_阅读材料_
题干:

Problem Description

Since both Stefan and Damon fell in love with Elena, and it was really difficult for her to choose. Bonnie, her best friend, suggested her to throw a question to them, and she would choose the one who can solve it.

Suppose there is a tree with n vertices and n - 1 edges, and there is a value at each vertex. The root is vertex 1. Then for each vertex, could you tell me how many vertices of its subtree can be said to be co-prime with itself?
NOTES: Two vertices are said to be co-prime if their values' GCD (greatest common divisor) equals 1.

 

 

Input

There are multiply tests (no more than 8).
For each test, the first line has a number n (1≤n≤105) , after that has n−1 lines, each line has two numbers a and b (1≤a,b≤n) , representing that vertex a is connect with vertex b. Then the next line has n numbers, the ith number indicates the value of the ith vertex. Values of vertices are not less than 1 and not more than 105 .

 

 

Output

For each test, at first, please output "Case #k: ", k is the number of test. Then, please output one line with n numbers (separated by spaces), representing the answer of each vertex.

_练习内容_
请把上文树上互质计数题中从"For each test, at"开始、一直到"of each vertex."为止的文字一字不差地重新录入。

_数据摘录_
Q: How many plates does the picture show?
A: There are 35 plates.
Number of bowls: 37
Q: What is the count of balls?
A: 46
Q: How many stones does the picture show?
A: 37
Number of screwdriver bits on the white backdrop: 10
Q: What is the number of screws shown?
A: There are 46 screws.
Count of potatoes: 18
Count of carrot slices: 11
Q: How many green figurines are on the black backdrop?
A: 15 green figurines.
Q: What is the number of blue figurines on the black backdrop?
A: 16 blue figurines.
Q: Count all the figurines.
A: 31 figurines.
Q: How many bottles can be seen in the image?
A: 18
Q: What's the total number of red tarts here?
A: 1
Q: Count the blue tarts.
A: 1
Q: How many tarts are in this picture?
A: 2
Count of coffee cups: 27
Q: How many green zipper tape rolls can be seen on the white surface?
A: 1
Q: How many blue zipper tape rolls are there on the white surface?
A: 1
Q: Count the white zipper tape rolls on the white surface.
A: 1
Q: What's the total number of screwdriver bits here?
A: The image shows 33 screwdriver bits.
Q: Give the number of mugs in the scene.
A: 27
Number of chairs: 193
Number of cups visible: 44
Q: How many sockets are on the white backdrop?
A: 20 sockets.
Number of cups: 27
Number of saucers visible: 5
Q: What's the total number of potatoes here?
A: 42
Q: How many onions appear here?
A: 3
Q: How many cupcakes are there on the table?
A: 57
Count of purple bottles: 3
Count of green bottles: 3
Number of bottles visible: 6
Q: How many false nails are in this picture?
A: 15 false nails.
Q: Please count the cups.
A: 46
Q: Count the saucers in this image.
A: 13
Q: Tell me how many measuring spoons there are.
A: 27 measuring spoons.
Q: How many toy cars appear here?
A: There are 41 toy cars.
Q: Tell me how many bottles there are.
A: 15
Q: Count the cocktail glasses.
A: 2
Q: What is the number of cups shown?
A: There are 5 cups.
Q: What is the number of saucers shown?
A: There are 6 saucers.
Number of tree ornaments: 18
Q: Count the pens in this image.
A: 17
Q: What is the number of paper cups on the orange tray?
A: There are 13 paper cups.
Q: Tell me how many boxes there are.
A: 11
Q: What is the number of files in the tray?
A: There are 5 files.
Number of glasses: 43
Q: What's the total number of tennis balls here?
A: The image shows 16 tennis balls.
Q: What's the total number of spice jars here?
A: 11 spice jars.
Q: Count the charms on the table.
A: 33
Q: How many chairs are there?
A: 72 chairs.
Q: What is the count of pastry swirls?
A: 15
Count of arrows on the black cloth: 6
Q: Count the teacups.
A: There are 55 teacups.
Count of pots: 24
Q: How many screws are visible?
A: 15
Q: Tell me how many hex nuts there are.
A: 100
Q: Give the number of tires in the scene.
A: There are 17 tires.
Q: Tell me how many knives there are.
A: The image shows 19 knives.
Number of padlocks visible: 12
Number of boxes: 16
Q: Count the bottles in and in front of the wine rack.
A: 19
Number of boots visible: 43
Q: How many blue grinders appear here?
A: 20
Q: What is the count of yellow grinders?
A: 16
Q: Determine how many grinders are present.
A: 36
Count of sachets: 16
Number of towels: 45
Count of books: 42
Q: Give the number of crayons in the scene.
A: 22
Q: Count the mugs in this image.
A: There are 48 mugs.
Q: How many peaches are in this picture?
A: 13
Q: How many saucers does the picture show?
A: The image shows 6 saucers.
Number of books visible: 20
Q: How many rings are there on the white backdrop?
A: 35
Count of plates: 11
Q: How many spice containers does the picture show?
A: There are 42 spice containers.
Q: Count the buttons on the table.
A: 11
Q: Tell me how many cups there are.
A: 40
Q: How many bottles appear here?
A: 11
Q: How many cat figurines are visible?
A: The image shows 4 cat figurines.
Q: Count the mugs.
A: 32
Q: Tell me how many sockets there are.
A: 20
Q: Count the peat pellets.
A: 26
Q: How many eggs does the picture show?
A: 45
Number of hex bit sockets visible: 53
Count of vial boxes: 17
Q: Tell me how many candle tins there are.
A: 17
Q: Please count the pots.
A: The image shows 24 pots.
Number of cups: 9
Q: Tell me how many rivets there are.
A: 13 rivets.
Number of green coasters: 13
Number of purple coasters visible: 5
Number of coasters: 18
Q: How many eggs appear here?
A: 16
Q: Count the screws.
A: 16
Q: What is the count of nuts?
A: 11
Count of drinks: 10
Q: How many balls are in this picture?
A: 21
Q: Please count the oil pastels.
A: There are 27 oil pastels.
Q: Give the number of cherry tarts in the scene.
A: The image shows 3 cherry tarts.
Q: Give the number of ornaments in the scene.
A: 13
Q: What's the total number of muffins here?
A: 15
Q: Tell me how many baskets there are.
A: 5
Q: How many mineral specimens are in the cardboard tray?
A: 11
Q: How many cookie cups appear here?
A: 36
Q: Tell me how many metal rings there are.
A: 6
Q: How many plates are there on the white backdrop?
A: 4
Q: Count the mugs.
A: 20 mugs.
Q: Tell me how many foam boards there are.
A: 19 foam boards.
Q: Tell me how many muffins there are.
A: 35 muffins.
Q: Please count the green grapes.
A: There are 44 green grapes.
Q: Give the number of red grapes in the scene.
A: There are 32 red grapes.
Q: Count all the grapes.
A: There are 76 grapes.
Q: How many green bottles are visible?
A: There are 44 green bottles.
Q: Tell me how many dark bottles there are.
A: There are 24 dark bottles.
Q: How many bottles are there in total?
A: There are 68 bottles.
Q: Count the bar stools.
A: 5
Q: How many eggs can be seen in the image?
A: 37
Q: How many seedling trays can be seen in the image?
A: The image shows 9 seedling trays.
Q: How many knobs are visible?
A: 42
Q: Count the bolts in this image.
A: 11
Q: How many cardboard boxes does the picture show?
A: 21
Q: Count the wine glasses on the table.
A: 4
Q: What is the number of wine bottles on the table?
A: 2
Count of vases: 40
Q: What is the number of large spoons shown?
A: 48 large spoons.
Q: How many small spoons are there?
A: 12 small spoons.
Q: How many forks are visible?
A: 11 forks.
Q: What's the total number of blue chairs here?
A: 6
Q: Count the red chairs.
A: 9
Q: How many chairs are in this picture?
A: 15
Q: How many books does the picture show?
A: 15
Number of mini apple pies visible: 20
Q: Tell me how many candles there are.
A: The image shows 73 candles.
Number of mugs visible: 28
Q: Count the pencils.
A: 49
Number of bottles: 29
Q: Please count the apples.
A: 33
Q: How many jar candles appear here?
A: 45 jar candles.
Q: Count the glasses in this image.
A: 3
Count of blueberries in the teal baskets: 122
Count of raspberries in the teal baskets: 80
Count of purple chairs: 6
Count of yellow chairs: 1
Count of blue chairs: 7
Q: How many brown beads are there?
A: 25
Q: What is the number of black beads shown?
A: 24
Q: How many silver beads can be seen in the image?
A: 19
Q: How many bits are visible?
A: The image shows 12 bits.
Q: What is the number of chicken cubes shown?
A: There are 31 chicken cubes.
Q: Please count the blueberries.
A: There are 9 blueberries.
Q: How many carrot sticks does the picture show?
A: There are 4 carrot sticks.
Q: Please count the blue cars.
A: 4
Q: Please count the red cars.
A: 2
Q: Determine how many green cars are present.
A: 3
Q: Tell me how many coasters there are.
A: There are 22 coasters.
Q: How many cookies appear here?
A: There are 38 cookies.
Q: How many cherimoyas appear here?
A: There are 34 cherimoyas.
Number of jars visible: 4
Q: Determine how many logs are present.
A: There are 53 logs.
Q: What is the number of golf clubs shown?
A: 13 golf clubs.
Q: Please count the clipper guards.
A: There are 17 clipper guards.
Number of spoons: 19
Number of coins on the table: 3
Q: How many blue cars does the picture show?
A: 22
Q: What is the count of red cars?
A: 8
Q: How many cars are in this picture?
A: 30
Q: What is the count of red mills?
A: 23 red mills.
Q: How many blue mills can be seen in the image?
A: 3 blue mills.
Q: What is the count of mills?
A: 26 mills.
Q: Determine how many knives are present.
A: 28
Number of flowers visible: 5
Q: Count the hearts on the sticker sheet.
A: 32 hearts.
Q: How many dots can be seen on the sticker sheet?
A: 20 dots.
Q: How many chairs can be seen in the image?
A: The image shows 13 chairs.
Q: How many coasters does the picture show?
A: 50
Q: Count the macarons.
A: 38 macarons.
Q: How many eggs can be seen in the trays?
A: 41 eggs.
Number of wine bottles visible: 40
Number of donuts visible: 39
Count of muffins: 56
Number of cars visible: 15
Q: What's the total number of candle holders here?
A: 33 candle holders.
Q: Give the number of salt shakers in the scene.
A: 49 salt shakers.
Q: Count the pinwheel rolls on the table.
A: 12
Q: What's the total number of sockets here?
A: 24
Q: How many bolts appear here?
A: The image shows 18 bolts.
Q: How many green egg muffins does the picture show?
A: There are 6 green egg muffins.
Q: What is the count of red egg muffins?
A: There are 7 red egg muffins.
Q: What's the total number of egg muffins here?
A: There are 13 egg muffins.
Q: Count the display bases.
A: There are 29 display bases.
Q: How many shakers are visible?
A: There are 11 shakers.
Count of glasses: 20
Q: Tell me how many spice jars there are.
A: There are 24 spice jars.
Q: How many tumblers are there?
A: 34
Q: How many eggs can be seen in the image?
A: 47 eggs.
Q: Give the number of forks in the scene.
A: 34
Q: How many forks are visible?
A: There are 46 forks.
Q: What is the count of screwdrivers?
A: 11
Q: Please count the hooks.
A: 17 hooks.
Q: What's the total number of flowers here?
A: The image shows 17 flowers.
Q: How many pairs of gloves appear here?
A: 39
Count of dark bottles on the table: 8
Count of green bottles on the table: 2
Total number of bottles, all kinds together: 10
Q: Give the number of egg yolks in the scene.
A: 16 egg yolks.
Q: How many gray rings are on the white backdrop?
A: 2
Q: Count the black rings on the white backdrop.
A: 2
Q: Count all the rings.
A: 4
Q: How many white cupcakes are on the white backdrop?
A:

_本题答案_
For each test, at first, please output "Case #k: ", k is the number of test. Then, please output one line with n numbers (separated by spaces), representing the answer of each vertex.